Most Forex traders will use one of the four trading styles: scalping, day trading, swing trading or position trading. In this article we will explain the main differences between each of these trading styles.
Scalping involves entering and exiting the market for short durations of time. Traders applying this style typically use shorter time frames such as the 1 minute and 5 minute time frames. Their goal is typically to make small continuous profits which will accumulate to much bigger sums. This trading style is suitable for traders who are comfortable with fast price movements and can focus on price charts for long hours.
Advantages of Scalping
– Quick wins from small profits that add up.
Disadvantages of Scalping
– Huge losses in cases of sudden price movements.
Day trading is where traders buy and sell currencies and close their trades within the day. Traders typically do not hold their positions overnight. This is one of the most popular trading styles. Day trading is also a short-term trading style and traders can use the minute and hourly time frames. This trading style is suitable for traders who have time to analyse and execute trades.
Advantages of Day Trading:
– Plenty of trading opportunities to exploit. – Traders are able to know whether they have made profits or losses on a particular day.
Disadvantages of Day Trading:
– Transaction costs are high because there are more trade opportunities.
– It may be stressful if you don’t have enough free time to monitor the market.
Swing trading is a long-term trading style where trades are held for a few days to several weeks. It involves identifying swing highs and swing lows before entering the market. Longer time frames are used in this style. A swing high is a point (peak) reached before a price decline. Traders at this point look to sell. A swing low, on the other hand, is a point (trough) reached before a rise in price. Traders here look to buy. This type of trading is suitable for traders who don’t have enough time to monitor their trades such as those who have other jobs.

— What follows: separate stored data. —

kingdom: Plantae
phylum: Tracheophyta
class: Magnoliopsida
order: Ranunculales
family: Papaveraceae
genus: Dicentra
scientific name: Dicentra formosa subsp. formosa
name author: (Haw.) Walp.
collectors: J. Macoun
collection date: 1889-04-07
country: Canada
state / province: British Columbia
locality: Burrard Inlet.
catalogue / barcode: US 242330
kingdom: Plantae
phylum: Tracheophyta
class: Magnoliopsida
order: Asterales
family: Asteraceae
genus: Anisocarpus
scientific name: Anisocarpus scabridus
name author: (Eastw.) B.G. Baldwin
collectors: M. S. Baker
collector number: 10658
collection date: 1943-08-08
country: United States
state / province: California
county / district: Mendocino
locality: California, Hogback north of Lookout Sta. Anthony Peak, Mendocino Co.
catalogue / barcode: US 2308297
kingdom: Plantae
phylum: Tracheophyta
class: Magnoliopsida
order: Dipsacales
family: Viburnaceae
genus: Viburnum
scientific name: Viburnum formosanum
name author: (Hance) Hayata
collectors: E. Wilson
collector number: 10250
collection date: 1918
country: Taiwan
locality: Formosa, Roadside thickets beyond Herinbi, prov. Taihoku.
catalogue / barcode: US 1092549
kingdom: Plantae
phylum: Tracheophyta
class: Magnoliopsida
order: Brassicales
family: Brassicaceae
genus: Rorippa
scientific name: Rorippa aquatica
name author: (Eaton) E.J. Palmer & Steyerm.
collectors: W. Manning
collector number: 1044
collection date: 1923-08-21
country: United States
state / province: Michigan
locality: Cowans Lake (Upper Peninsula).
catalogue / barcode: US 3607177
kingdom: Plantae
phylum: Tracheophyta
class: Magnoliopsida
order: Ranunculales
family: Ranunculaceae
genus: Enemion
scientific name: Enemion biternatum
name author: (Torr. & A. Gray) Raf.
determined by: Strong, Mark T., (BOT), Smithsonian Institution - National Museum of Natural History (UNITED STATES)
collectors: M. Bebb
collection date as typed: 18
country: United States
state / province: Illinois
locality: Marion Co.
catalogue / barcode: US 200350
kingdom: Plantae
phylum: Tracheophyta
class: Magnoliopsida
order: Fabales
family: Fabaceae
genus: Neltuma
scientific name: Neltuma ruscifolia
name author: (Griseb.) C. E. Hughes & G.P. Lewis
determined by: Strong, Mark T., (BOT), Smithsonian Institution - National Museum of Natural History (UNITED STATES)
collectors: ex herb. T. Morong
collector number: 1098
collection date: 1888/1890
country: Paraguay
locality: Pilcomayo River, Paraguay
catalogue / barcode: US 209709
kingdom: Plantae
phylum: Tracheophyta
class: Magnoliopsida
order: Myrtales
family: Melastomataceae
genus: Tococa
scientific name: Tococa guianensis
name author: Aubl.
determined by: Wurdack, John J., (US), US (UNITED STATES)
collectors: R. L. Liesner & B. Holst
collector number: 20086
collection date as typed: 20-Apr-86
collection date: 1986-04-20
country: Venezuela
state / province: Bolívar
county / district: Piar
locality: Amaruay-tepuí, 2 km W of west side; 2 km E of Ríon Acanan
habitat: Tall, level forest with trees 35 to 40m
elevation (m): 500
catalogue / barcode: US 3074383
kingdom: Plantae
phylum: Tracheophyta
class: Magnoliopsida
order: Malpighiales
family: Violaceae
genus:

It is also suitable if a trader is patient and doesn’t mind taking a few trades.
Advantages of Swing Trading:
– It saves on time for traders who are busy in other activities.
Disadvantages of Swing Trading:
– Traders may be subject to overnight risk.
This is a trading style where trades may last for weeks, months or even years. This trading style involves using daily, weekly, and monthly time frames. It also involves fewer trades than the other trading styles. Additionally, the stop losses needed are huge and traders need to have sufficient capital. This style is suitable for traders who are extremely patient and who can stay in control even when the market moves against their trading positions.
Advantages of Position Trading:
– Transaction costs are low. – It takes less time as there is less monitoring involved.
Disadvantages of Position Trading: – It requires setting up large stop losses.
– It needs a lot of capital.
Different traders use different trading styles. It is up to the you to decide which trading styles work best for you. Before selecting a trading style, it is imperative for you to determine the amount of capital you are willing to invest. This is because long time frames require large amounts of capital while small time frames do not require a lot of capital.